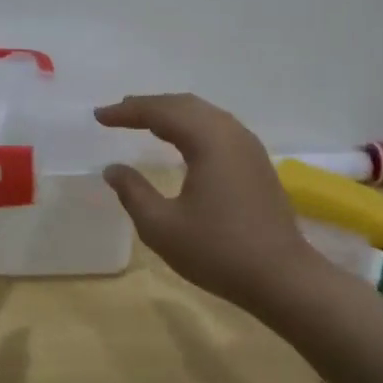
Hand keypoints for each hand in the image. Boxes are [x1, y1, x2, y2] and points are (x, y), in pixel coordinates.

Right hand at [95, 93, 318, 309]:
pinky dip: (191, 126)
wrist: (282, 278)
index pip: (161, 112)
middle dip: (149, 106)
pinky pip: (218, 128)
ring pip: (204, 114)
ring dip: (171, 113)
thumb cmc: (218, 251)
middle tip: (118, 113)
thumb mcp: (162, 227)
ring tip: (143, 121)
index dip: (127, 112)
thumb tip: (113, 169)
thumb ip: (133, 193)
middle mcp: (231, 133)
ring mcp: (249, 147)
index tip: (99, 116)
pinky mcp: (257, 163)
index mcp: (209, 140)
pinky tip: (181, 142)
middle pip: (185, 105)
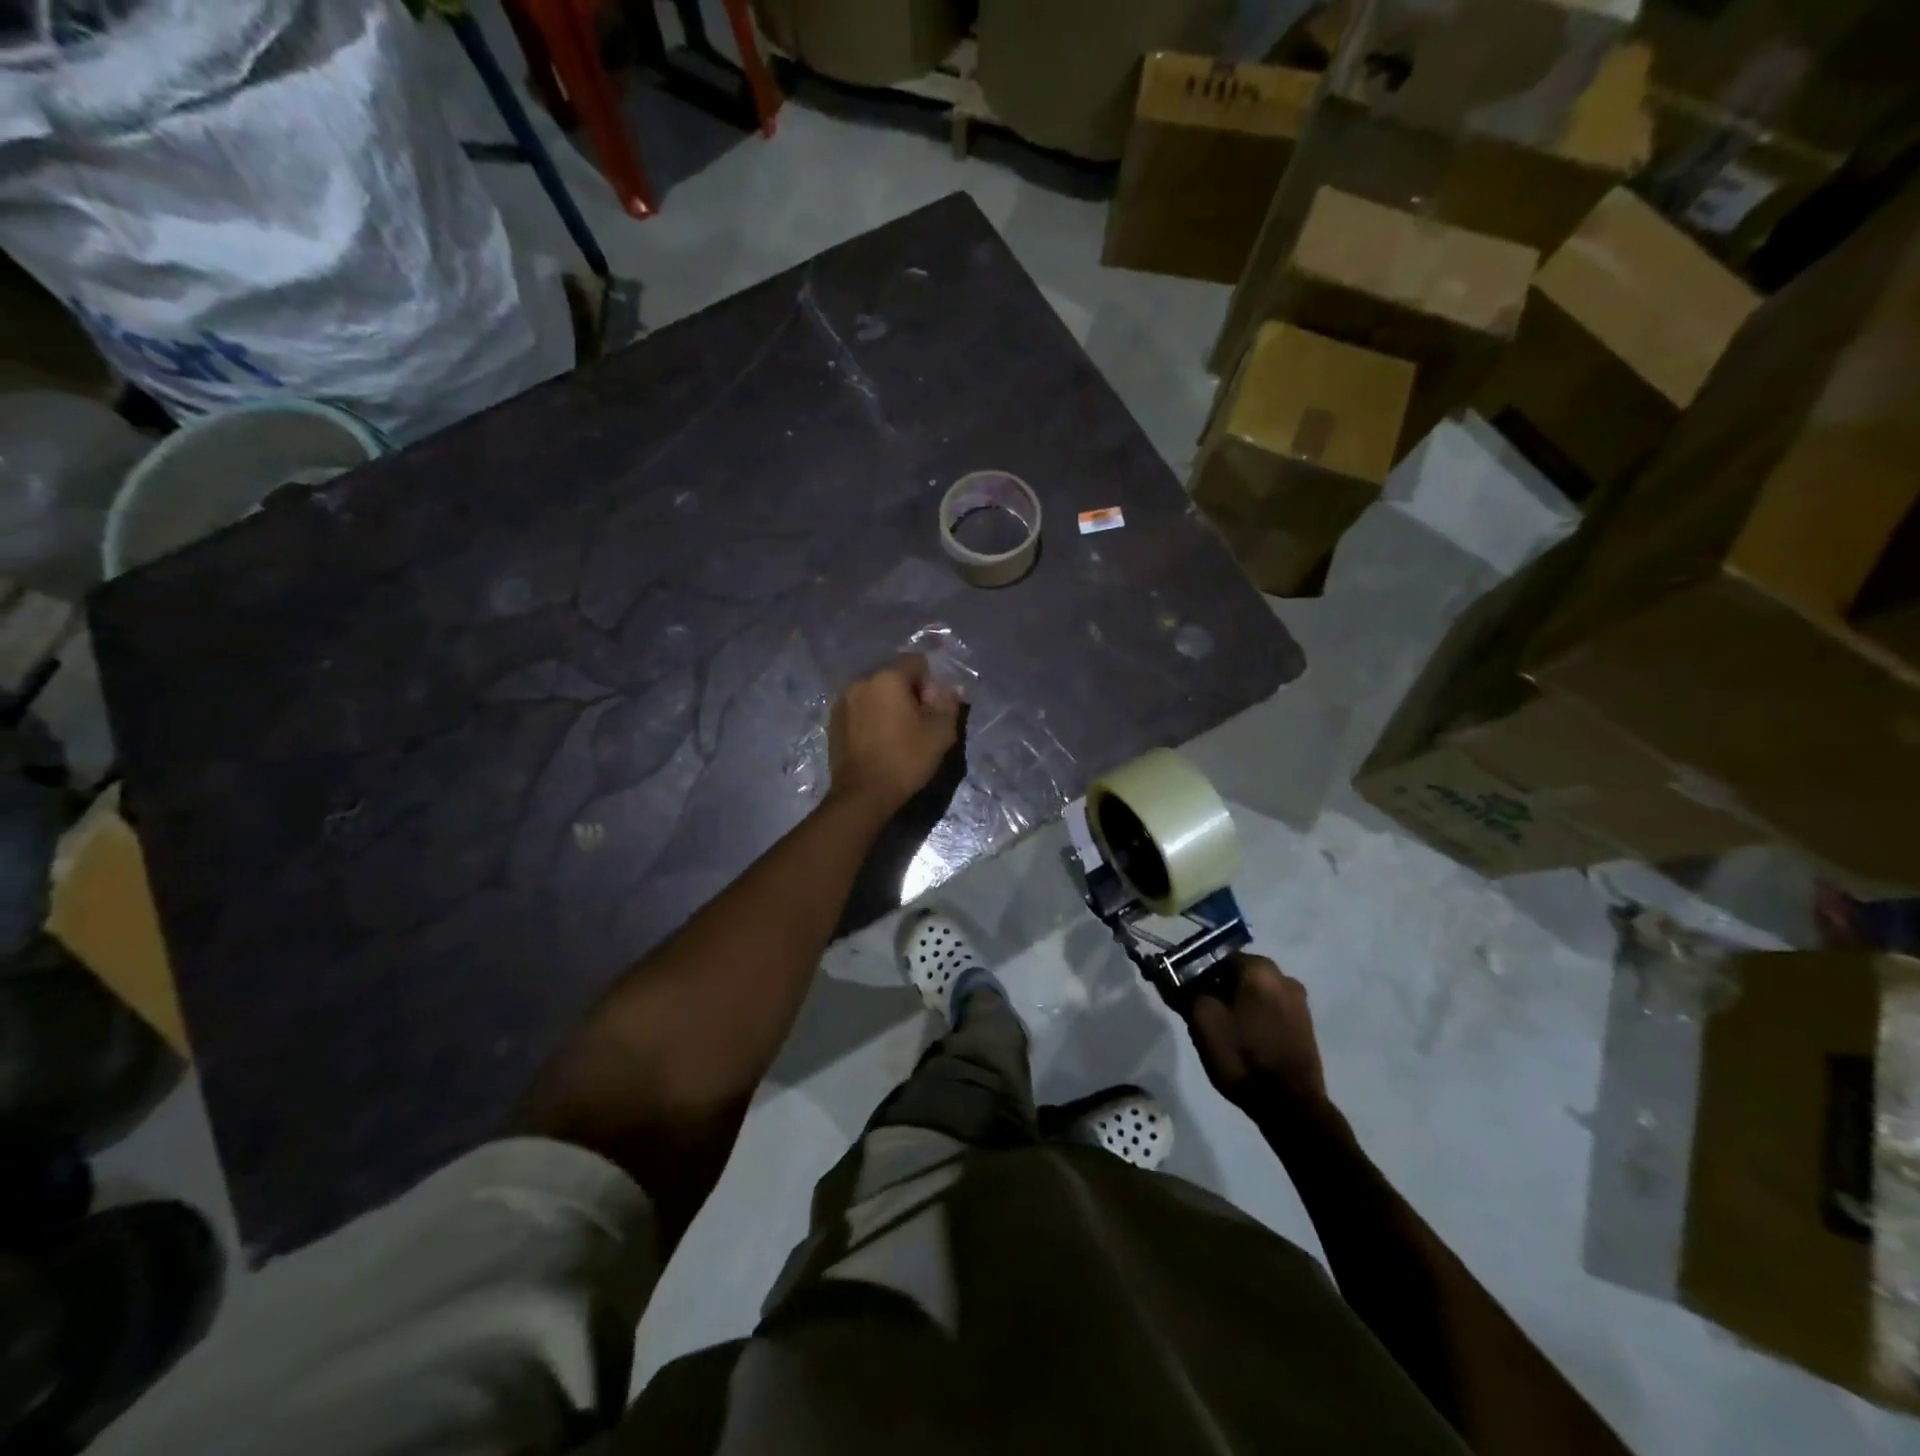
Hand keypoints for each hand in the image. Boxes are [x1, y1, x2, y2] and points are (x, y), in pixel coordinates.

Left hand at [828, 655, 960, 815]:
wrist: (863, 794)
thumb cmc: (906, 759)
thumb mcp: (941, 732)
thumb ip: (949, 702)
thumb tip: (950, 688)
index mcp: (887, 678)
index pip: (917, 662)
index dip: (930, 683)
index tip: (932, 710)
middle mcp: (861, 681)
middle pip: (894, 676)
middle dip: (909, 693)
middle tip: (918, 723)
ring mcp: (843, 701)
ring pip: (875, 693)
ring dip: (888, 705)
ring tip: (897, 733)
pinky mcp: (833, 721)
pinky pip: (860, 708)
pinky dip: (872, 716)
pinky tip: (878, 740)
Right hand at [1188, 955, 1327, 1113]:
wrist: (1289, 1105)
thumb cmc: (1241, 1055)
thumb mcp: (1202, 1020)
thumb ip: (1186, 990)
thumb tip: (1175, 976)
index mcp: (1259, 968)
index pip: (1216, 956)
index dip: (1196, 973)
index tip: (1184, 993)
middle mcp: (1284, 976)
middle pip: (1237, 973)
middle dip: (1217, 987)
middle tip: (1200, 1012)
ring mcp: (1298, 1002)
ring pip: (1254, 992)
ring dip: (1236, 1003)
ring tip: (1221, 1028)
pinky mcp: (1305, 1025)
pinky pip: (1269, 1009)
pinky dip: (1254, 1016)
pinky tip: (1243, 1037)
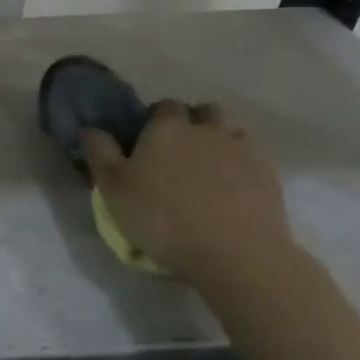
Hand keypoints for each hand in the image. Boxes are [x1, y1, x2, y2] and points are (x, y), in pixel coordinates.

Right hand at [82, 100, 296, 287]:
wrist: (235, 252)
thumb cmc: (162, 218)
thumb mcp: (113, 190)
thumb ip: (100, 154)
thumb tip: (91, 129)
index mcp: (167, 127)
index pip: (163, 106)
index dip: (155, 120)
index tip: (147, 143)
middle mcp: (207, 129)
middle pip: (203, 112)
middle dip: (192, 125)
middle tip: (178, 155)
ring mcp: (242, 150)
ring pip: (230, 133)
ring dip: (219, 144)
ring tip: (207, 174)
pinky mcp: (268, 175)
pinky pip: (251, 160)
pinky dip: (240, 169)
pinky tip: (231, 193)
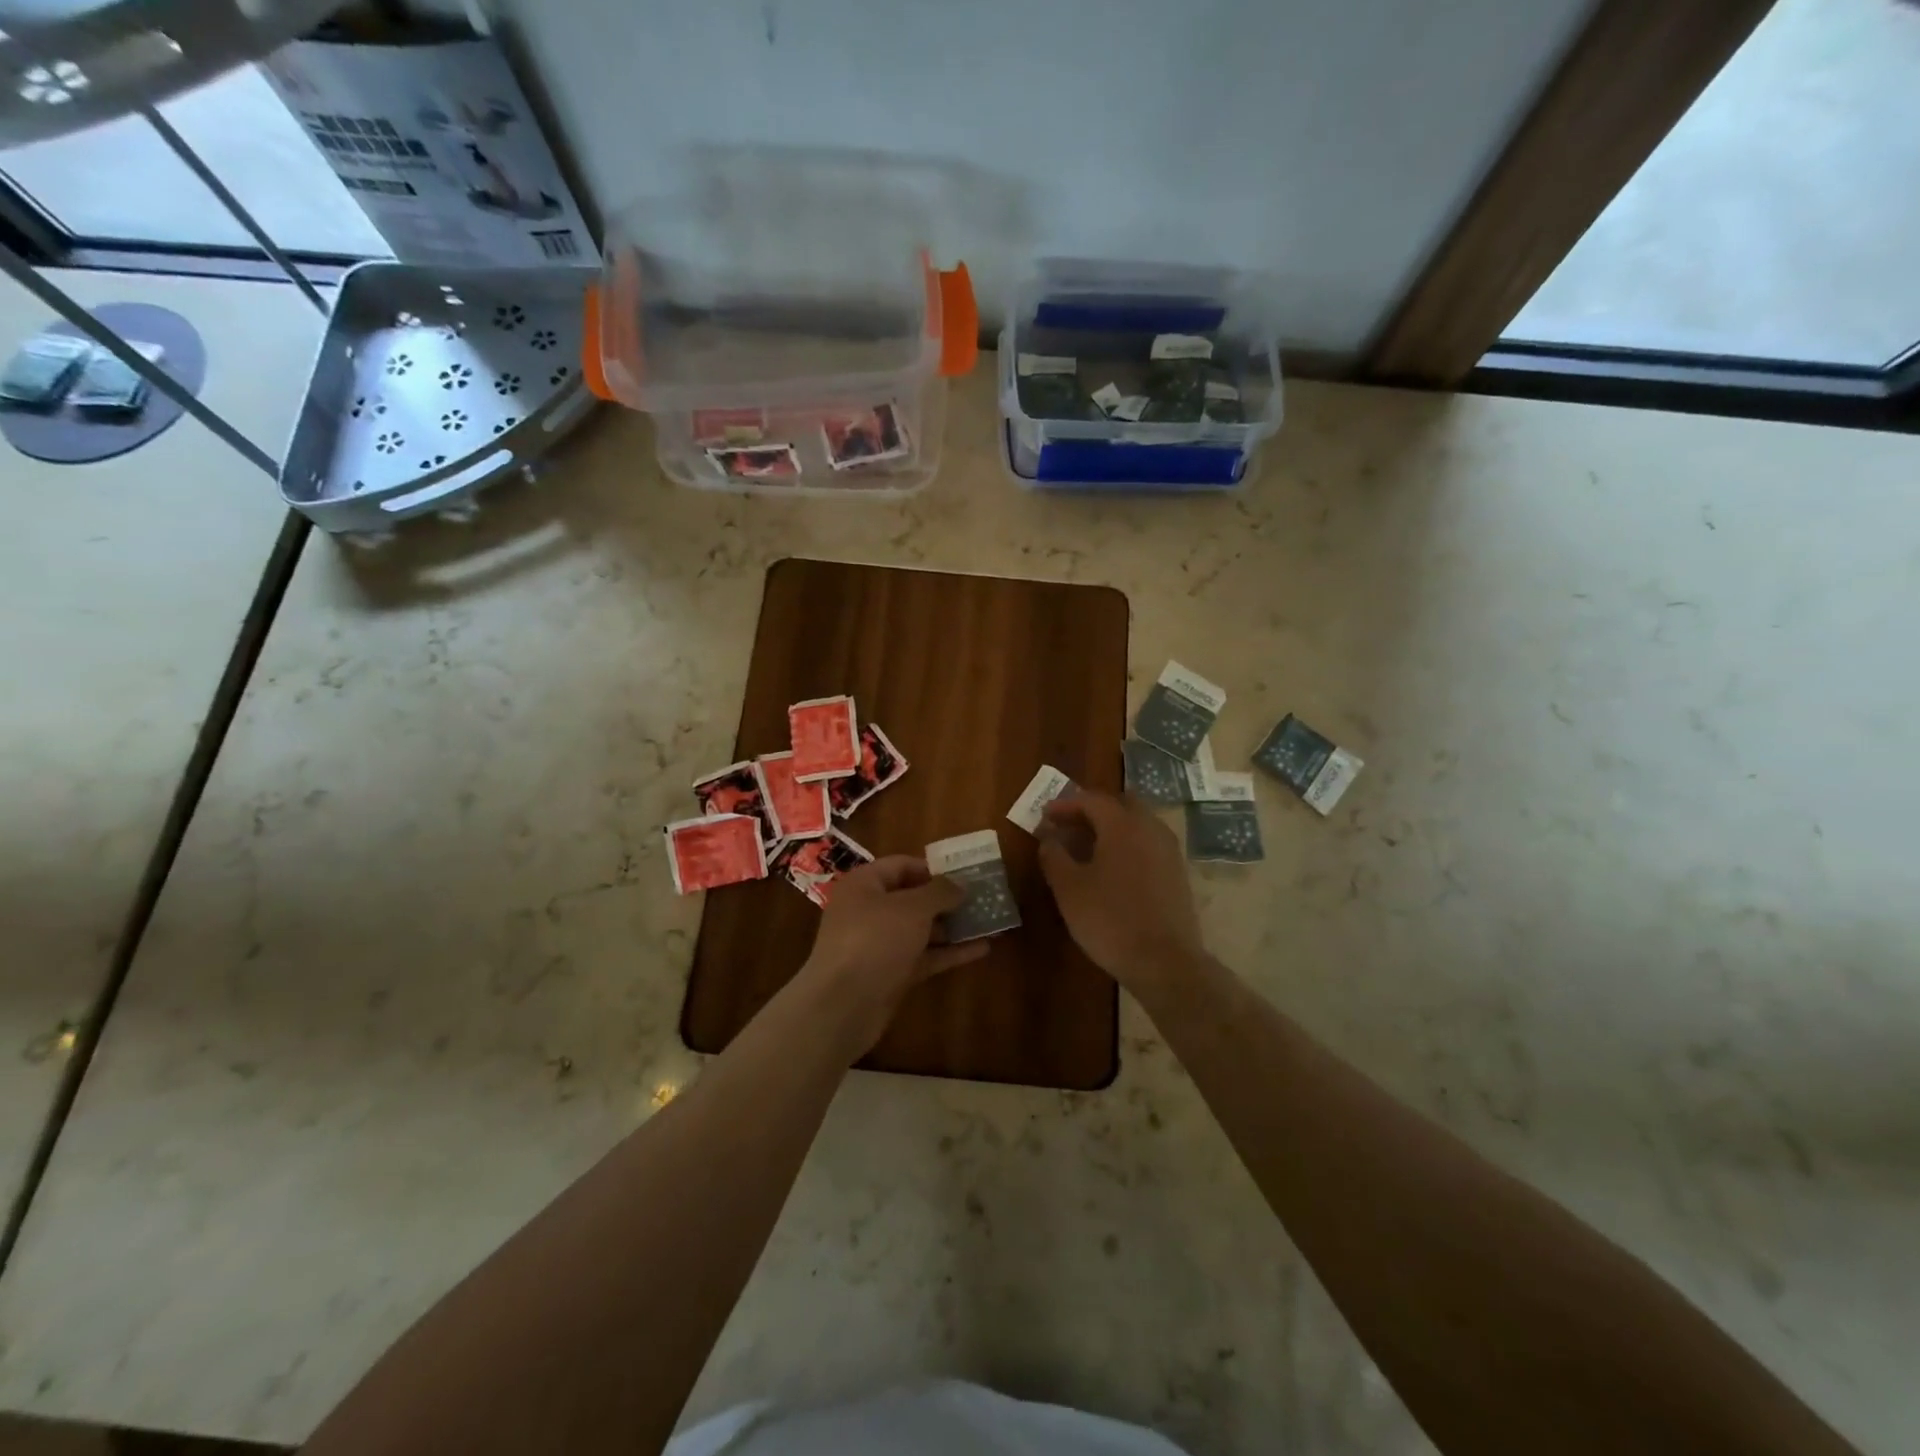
========================================
• **YOUR ASSIGNMENT**
When you retype the material above, keep every word exact and drop the images.

• **TASK RESULT**
Hand keypoints for each hand in the image. Boxes are [x1, y1, x2, y2] and points are (x, y), in pixel coordinates.

Right hand at [95, 93, 318, 309]:
pinky dip: (191, 126)
wrist: (282, 278)
index pip: (161, 112)
middle dip: (149, 106)
pinky pip: (218, 128)
ring pip: (204, 114)
ring dip: (171, 113)
thumb cmc: (218, 251)
middle tip: (118, 113)
thumb mcp: (162, 227)
ring tip: (143, 121)
index dip: (127, 112)
thumb tip: (113, 169)
thumb ip: (133, 193)
middle mcp: (231, 133)
ring mcp: (249, 147)
index tip: (99, 116)
pinky mcp: (257, 163)
index mcp: (209, 140)
pinky tip: (181, 142)
middle pip: (185, 105)
Hand keypoints for each hand in the image. Boxes are [x1, y1, x2, y2] and points are (x, y), in pixel coordinates.

Left hand at [828, 655, 960, 815]:
wrist: (863, 794)
thumb cmc: (906, 759)
thumb mcp: (941, 732)
thumb ip: (949, 702)
thumb tip: (950, 688)
index mcp: (887, 678)
index pip: (917, 662)
index dip: (930, 683)
index tip: (932, 710)
middle mcp: (861, 681)
middle pip: (894, 676)
middle dip: (909, 693)
middle tip: (918, 723)
ring mcp: (843, 701)
ring pip: (875, 693)
ring dip: (888, 705)
ring tip: (897, 733)
pinky mcp: (833, 721)
pinky pip: (860, 708)
pinky dip: (872, 716)
pinky tip: (878, 740)
Right hand at [1188, 955, 1327, 1113]:
wrist: (1289, 1105)
thumb cmc: (1241, 1055)
thumb mcp: (1202, 1020)
thumb ip: (1186, 990)
thumb tip: (1175, 976)
index mcp: (1259, 968)
index pip: (1216, 956)
index dip: (1196, 973)
index tip: (1184, 993)
middle mcp: (1284, 976)
middle pip: (1237, 973)
middle dip: (1217, 987)
middle tip: (1200, 1012)
ring mcp: (1298, 1002)
ring pip: (1254, 992)
ring dip: (1236, 1003)
ring tip: (1221, 1028)
pinky mcp: (1305, 1025)
pinky pip: (1269, 1009)
pinky dip: (1254, 1016)
pinky tip: (1243, 1037)
Hand keypoints for each hand in the image. Boxes are [x1, y1, x2, y2] and points are (x, y), in pixel coordinates.

Right hand at [82, 100, 296, 287]:
wrist: (235, 252)
thumb cmc: (162, 218)
thumb mcp: (113, 190)
thumb ip: (100, 154)
thumb tip: (91, 129)
index mcp: (167, 127)
index pip: (163, 106)
index dip: (155, 120)
index tip: (147, 143)
middle mcp: (207, 129)
middle pip: (203, 112)
middle dip: (192, 125)
middle tip: (178, 155)
ring mcp: (242, 150)
ring pip: (230, 133)
ring dip: (219, 144)
ring tip: (207, 174)
pinky mcp: (268, 175)
pinky pip: (251, 160)
pinky dip: (240, 169)
pinky tip: (231, 193)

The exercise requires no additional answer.